Executives from NVIDIA and Uber Technologies Inc. have raised concerns that the cost of artificial intelligence tools and computing infrastructure is now, in some cases, higher than employee salaries, highlighting growing economic pressure from rapid AI adoption across industries.
The warning was reported on Friday by The Economic Times, citing senior executives and industry data.
Bryan Catanzaro, Vice-President of Applied Deep Learning at NVIDIA, said AI infrastructure spending has become a major cost driver for engineering teams.
“For my team, the cost of compute is far beyond the costs of the employees,” Mr Catanzaro said.
Uber says AI budget “blown away”
At Uber Technologies Inc., Chief Technology Officer Praveen Naga said the company underestimated how quickly AI expenses would scale.
“I’ve gone back to the drawing board because the budget I thought I would need is blown away already,” Mr Naga said.
He added that AI agents are already responsible for about 11% of Uber’s live code updates, signalling deeper integration of automation into core operations.
Startups hit by massive AI bills
Smaller firms are also feeling the pressure.

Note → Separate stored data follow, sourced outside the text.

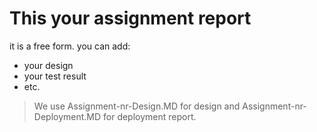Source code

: # This your assignment report

it is a free form. you can add:

* your design
* your test result
* etc.

> We use Assignment-nr-Design.MD for design and Assignment-nr-Deployment.MD for deployment report.
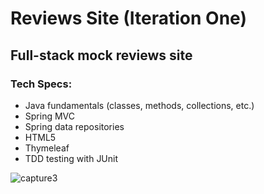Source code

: # Reviews Site (Iteration One)
## Full-stack mock reviews site
### Tech Specs:
<ul>
  <li>Java fundamentals (classes, methods, collections, etc.)</li>
  <li>Spring MVC</li>
  <li>Spring data repositories</li>
  <li>HTML5</li>
  <li>Thymeleaf</li>
  <li>TDD testing with JUnit</li>
</ul>

![capture3](https://user-images.githubusercontent.com/28411165/38471284-eeb34c28-3b3c-11e8-9070-289e9bce2da5.JPG)
 
 
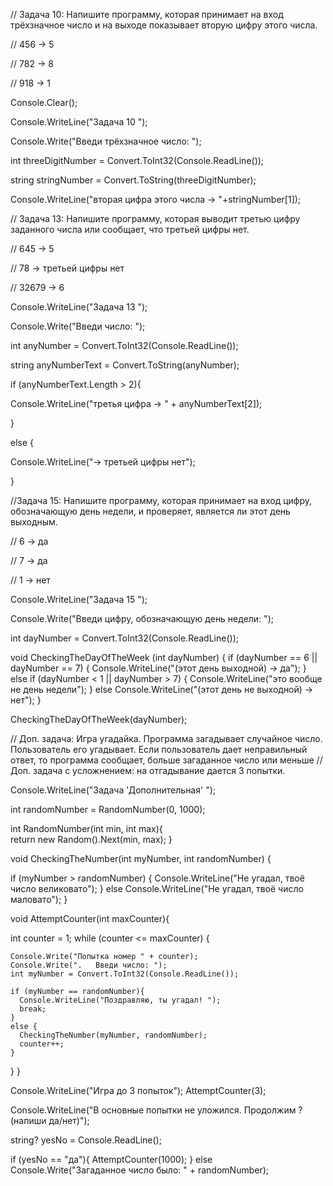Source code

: // Задача 10: Напишите программу, которая принимает на вход трёхзначное число и на выходе показывает вторую цифру этого числа.

// 456 -> 5

// 782 -> 8

// 918 -> 1

 Console.Clear();

 Console.WriteLine("Задача 10 ");

 Console.Write("Введи трёхзначное число: ");

 int threeDigitNumber = Convert.ToInt32(Console.ReadLine());

 string stringNumber = Convert.ToString(threeDigitNumber);

 Console.WriteLine("вторая цифра этого числа -> "+stringNumber[1]);

// Задача 13: Напишите программу, которая выводит третью цифру заданного числа или сообщает, что третьей цифры нет.

// 645 -> 5

// 78 -> третьей цифры нет

// 32679 -> 6

Console.WriteLine("Задача 13 ");


Console.Write("Введи число: ");

int anyNumber = Convert.ToInt32(Console.ReadLine());

string anyNumberText = Convert.ToString(anyNumber);

if (anyNumberText.Length > 2){

  Console.WriteLine("третья цифра -> " + anyNumberText[2]);

}

else {
 
  Console.WriteLine("-> третьей цифры нет");

}

//Задача 15: Напишите программу, которая принимает на вход цифру, обозначающую день недели, и проверяет, является ли этот день выходным.

// 6 -> да

// 7 -> да

// 1 -> нет

Console.WriteLine("Задача 15 ");

Console.Write("Введи цифру, обозначающую день недели: ");

int dayNumber = Convert.ToInt32(Console.ReadLine());

void CheckingTheDayOfTheWeek (int dayNumber) {
  if (dayNumber == 6 || dayNumber == 7) {
  Console.WriteLine("(этот день выходной) -> да");
  }
  else if (dayNumber < 1 || dayNumber > 7) {
    Console.WriteLine("это вообще не день недели");
  }
  else Console.WriteLine("(этот день не выходной) -> нет");
}

CheckingTheDayOfTheWeek(dayNumber);


// Доп. задача: Игра угадайка. Программа загадывает случайное число. Пользователь его угадывает. Если пользователь дает неправильный ответ, то программа сообщает, больше загаданное число или меньше
// Доп. задача с усложнением: на отгадывание дается 3 попытки.

Console.WriteLine("Задача 'Дополнительная' ");

int randomNumber = RandomNumber(0, 1000);

int RandomNumber(int min, int max){   
  return new Random().Next(min, max);
}

void CheckingTheNumber(int myNumber, int randomNumber) {

  if (myNumber > randomNumber) {
    Console.WriteLine("Не угадал, твоё число великовато");
  }
  else Console.WriteLine("Не угадал, твоё число маловато");
}

void AttemptCounter(int maxCounter){

  int counter = 1;
  while (counter <= maxCounter) {

    Console.Write("Попытка номер " + counter);
    Console.Write(".   Введи число: ");
    int myNumber = Convert.ToInt32(Console.ReadLine());

    if (myNumber == randomNumber){
      Console.WriteLine("Поздравляю, ты угадал! ");
      break;
    }
    else {
      CheckingTheNumber(myNumber, randomNumber);
      counter++;
    }
  }
}

Console.WriteLine("Игра до 3 попыток");
AttemptCounter(3);

Console.WriteLine("В основные попытки не уложился. Продолжим ? (напиши да/нет)");

string? yesNo = Console.ReadLine();

if (yesNo == "да"){
AttemptCounter(1000);
}
else Console.Write("Загаданное число было: " + randomNumber);
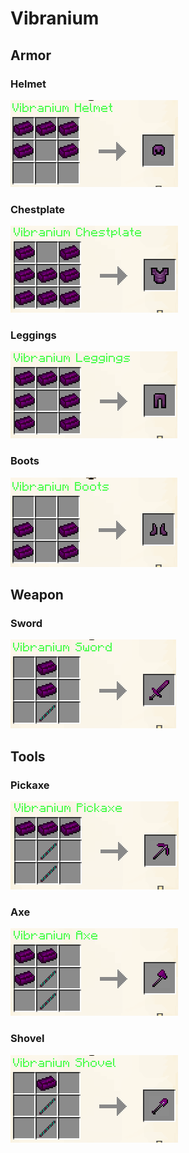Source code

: # Vibranium

## Armor

### Helmet

![](<../../.gitbook/assets/image (79).png>)

### Chestplate

![](<../../.gitbook/assets/image (111).png>)

### Leggings

![](<../../.gitbook/assets/image (128).png>)

### Boots

![](<../../.gitbook/assets/image (31).png>)

## Weapon

### Sword

![](<../../.gitbook/assets/image (57).png>)

## Tools

### Pickaxe

![](<../../.gitbook/assets/image (23).png>)

### Axe

![](<../../.gitbook/assets/image (55).png>)

### Shovel

![](<../../.gitbook/assets/image (98).png>)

Swan AI founder Amos Bar-Joseph revealed in a LinkedIn post that his four-person company received a $113,000 bill from Anthropic, the company behind Claude AI.
That translates to roughly $28,000 per employee in a single month, underscoring how quickly costs can escalate in AI-heavy workflows.
The rising costs have reignited debate over whether AI is truly more efficient than human labour.
A 2024 study from the Massachusetts Institute of Technology found that human workers completed tasks more effectively in 77% of cases analysed, challenging assumptions about automation superiority.
Industry push continues despite costs
Despite cost concerns, companies continue to expand AI investments aggressively.
NVIDIA CEO Jensen Huang has reportedly encouraged engineers to significantly increase AI usage, even suggesting high annual spending on AI “tokens” for advanced development work.
Businesses are now divided on whether current AI spending represents a temporary investment phase or a long-term structural cost.
While some firms are restructuring operations around AI agents, others warn that rushed adoption without clear returns could lead to significant financial losses.
Even so, analysts expect AI-driven automation to continue reshaping the workforce, with potential layoffs as companies test cost-saving efficiencies.